Cinquième bouvillon : Il s'est bien comporté Christian Torres au cinquième partant, lequel s'a protesté par son manque de force pendant la lutte, en étant rentré dans le troisième de banderillas. Un chapeau est sorti Nombre de Mayalde, avec lequel il a pu contacter Veronica. A genoux et sans aucune preuve, la tâche commença les tours, qui a abouti à un travail taurin profond et long profitant de la qualité de l'attaque des Mayalde. La main était écrasante et très confiante, laissant de longs naturels avec la béquille traînant. Le carambolage final, entièrement au dessus du bœuf, n'a pas eu l'effet escompté sur la pose. L’échec de l’acier a enterré sa performance. Silence après deux avertissements. Retour sur le ring pour le taureau.

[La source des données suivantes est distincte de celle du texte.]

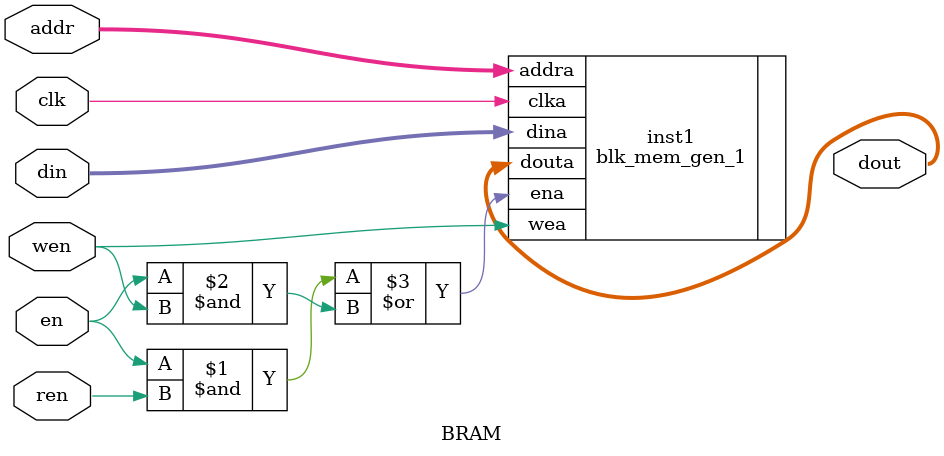
<source format=v>
`timescale 1ns / 1ps

module BRAM(clk, en, ren, wen, addr, din, dout);
input clk, en, wen, ren;
input [10:0] addr;
input [7:0] din;
output [7:0] dout;
    blk_mem_gen_1 inst1(.clka(clk),.ena((en&ren)|(en&wen)),.wea(wen),.addra(addr),.dina(din),.douta(dout));
endmodule
</source>
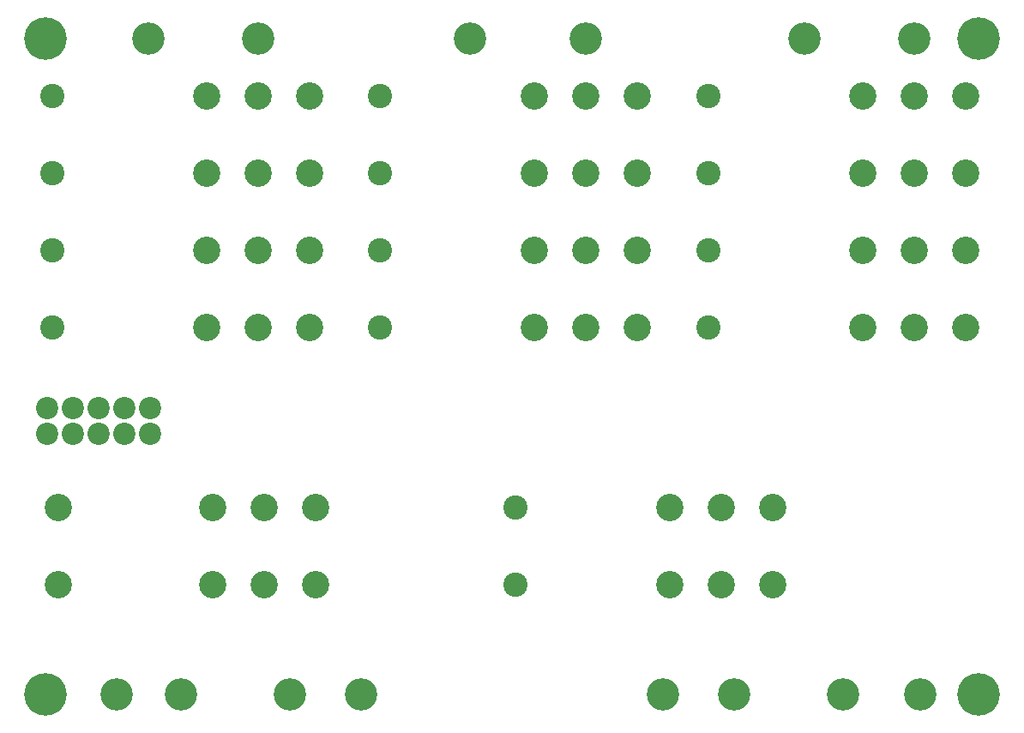
<source format=gbr>
%FSLAX34Y34*%
%MOMM*%
%LNSOLDERMASK_TOP*%
G71*
G01*
%ADD10C, 2.400*%
%ADD11C, 2.700*%
%ADD12C, 3.200*%
%ADD13C, 2.200*%
%ADD14C, 4.200*%
%LPD*%
X679450Y-82551D02*
G54D10*
D03*
X679450Y-158751D02*
G54D10*
D03*
X831850Y-82551D02*
G54D11*
D03*
X882650Y-82551D02*
G54D11*
D03*
X933450Y-82551D02*
G54D11*
D03*
X831850Y-158751D02*
G54D11*
D03*
X882650Y-158751D02*
G54D11*
D03*
X933450Y-158751D02*
G54D11*
D03*
X882650Y-25400D02*
G54D12*
D03*
X558800Y-25400D02*
G54D12*
D03*
X234950Y-25400D02*
G54D12*
D03*
X31750Y-234951D02*
G54D10*
D03*
X31750Y-311151D02*
G54D10*
D03*
X184150Y-234951D02*
G54D11*
D03*
X234950Y-234951D02*
G54D11*
D03*
X285750Y-234951D02*
G54D11*
D03*
X184150Y-311151D02*
G54D11*
D03*
X234950Y-311151D02*
G54D11*
D03*
X285750Y-311151D02*
G54D11*
D03*
X31750Y-82551D02*
G54D10*
D03*
X31750Y-158751D02*
G54D10*
D03*
X184150Y-82551D02*
G54D11*
D03*
X234950Y-82551D02*
G54D11*
D03*
X285750Y-82551D02*
G54D11*
D03*
X184150Y-158751D02*
G54D11*
D03*
X234950Y-158751D02*
G54D11*
D03*
X285750Y-158751D02*
G54D11*
D03*
X355600Y-82551D02*
G54D10*
D03*
X355600Y-158751D02*
G54D10*
D03*
X508000Y-82551D02*
G54D11*
D03*
X558800Y-82551D02*
G54D11*
D03*
X609600Y-82551D02*
G54D11*
D03*
X508000Y-158751D02*
G54D11*
D03*
X558800Y-158751D02*
G54D11*
D03*
X609600Y-158751D02*
G54D11*
D03*
X355601Y-234952D02*
G54D10*
D03*
X355601Y-311152D02*
G54D10*
D03*
X508001Y-234952D02*
G54D11*
D03*
X558801Y-234952D02*
G54D11*
D03*
X609601Y-234952D02*
G54D11*
D03*
X508001Y-311152D02*
G54D11*
D03*
X558801Y-311152D02*
G54D11*
D03*
X609601Y-311152D02*
G54D11*
D03*
X679450Y-234951D02*
G54D10*
D03*
X679450Y-311151D02*
G54D10*
D03*
X831850Y-234951D02*
G54D11*
D03*
X882650Y-234951D02*
G54D11*
D03*
X933450Y-234951D02*
G54D11*
D03*
X831850Y-311151D02*
G54D11*
D03*
X882650Y-311151D02*
G54D11*
D03*
X933450Y-311151D02*
G54D11*
D03*
X488950Y-488952D02*
G54D10*
D03*
X488950Y-565152D02*
G54D10*
D03*
X641350Y-488952D02*
G54D11*
D03*
X692150Y-488952D02*
G54D11*
D03*
X742950Y-488952D02*
G54D11*
D03*
X641350Y-565152D02*
G54D11*
D03*
X692150Y-565152D02*
G54D11*
D03*
X742950Y-565152D02*
G54D11*
D03*
X38100Y-488951D02*
G54D11*
D03*
X38100Y-565151D02*
G54D11*
D03*
X190500Y-488951D02*
G54D11*
D03*
X241300Y-488951D02*
G54D11*
D03*
X292100Y-488951D02*
G54D11*
D03*
X190500Y-565151D02*
G54D11*
D03*
X241300Y-565151D02*
G54D11*
D03*
X292100Y-565151D02*
G54D11*
D03*
X95250Y-673100D02*
G54D12*
D03*
X266700Y-673100D02*
G54D12*
D03*
X704850Y-673100D02*
G54D12*
D03*
X812800Y-673100D02*
G54D12*
D03*
X127000Y-25400D02*
G54D12*
D03*
X444500Y-25400D02*
G54D12*
D03*
X774700Y-25400D02*
G54D12*
D03*
X158750Y-673100D02*
G54D12*
D03*
X336550Y-673100D02*
G54D12*
D03*
X635000Y-673100D02*
G54D12*
D03*
X889000Y-673100D02*
G54D12*
D03*
X128492Y-390098D02*
G54D13*
D03*
X128492Y-415498D02*
G54D13*
D03*
X103092Y-390098D02*
G54D13*
D03*
X103092Y-415498D02*
G54D13*
D03*
X77692Y-390098D02*
G54D13*
D03*
X77692Y-415498D02*
G54D13*
D03*
X52292Y-390098D02*
G54D13*
D03*
X52292Y-415498D02*
G54D13*
D03*
X26892Y-390098D02*
G54D13*
D03*
X26892Y-415498D02*
G54D13*
D03*
X946150Y-25400D02*
G54D14*
D03*
X25400Y-25400D02*
G54D14*
D03*
X25400Y-673100D02*
G54D14*
D03*
X946150Y-673100D02*
G54D14*
D03*
M02*

</source>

Quatrième direction : Le goût et la tauromachie ont dégagé l'accueil de Verónica de Valentin Hoyos, qu'elle a attaché avec un beau bas. Il s'est montré Tito Sandoval en deux tiges bonnes et précises, étant applaudi. La qualité de l'utrero s'est manifestée dès le départ, ce dont Valentín a profité pour esquisser un début avec beaucoup de panache puis une tauromachie avec profondeur à droite. Le meilleur de la tâche venait naturellement, au son du pasodoble, où il conduisait le bœuf avec longueur et douceur. L'homme de Salamanque a pleinement exploité l'attaque « mexicaine » de l'animal dans une tâche lente. après préavis. L'épée n'a pas non plus accompagné ce taureau, perdant une solide victoire. Ovation après deux avertissements et ovation pour le bouvillon en traînée.
Troisième barre : Le troisième était d'un beau limbe, qui avait une certaine classe chez plusieurs véroniques génuflexes de Bruno Aloi. Après le tiers des verges, Valentin Hoyos Il fut rattrapé sans conséquence à son tour de décoller, se redressant rapidement pour laisser deux bonnes filles. Boire Aloi d'abord en fléchissant la basse vers la droite, là où cela lui a causé des ennuis. Il a dû le chercher pour essayer de le frapper au visage et diriger l'assaut mal informé de l'utrero. Démonstration de courage du Mexicain devant un animal qui ne disait rien, qui fendit son cartable dans une nouvelle frayeur. Il est resté coincé sur l'acier. Silence.
Deuxième barre : Le second était quelque chose de plus musclé et confortable, qui était utilisé avec force et fixité dans la cape de Christian Torres. Il a fallu du temps à l'homme pour prendre le relais de l'utrero au cours d'un départ intermittent, se battant efficacement pour les deux pitons. Quelques longs naturels et plusieurs longs muletazos droits se sont démarqués. La poussée finale eut un peu plus d'écho, qu'il accompagna d'une poussée qui n'eut pas l'effet escompté, devant devenir fou. Silence.
Premier pilotage : était vivant Valentin Hoyos s'occuper d'un spécimen sérieux de Contre-attaque, qui s'est glissé à plusieurs reprises lors du salut du capotero. Après un combat prudent de la part de Juan José Domínguez, Valentín Hoyos Il a choisi de le forcer par en bas malgré les flux continus de l'utrero, pour le combattre avec beaucoup de fermeté et de courage dans plusieurs séries de droit. Naturellement, il a dû avaler pour obtenir trois lots avec beaucoup de vérité. Le tour naturel final avec les pieds joints avait beaucoup de saveur, mais l'épée tombait un peu bas. Ovation après avis.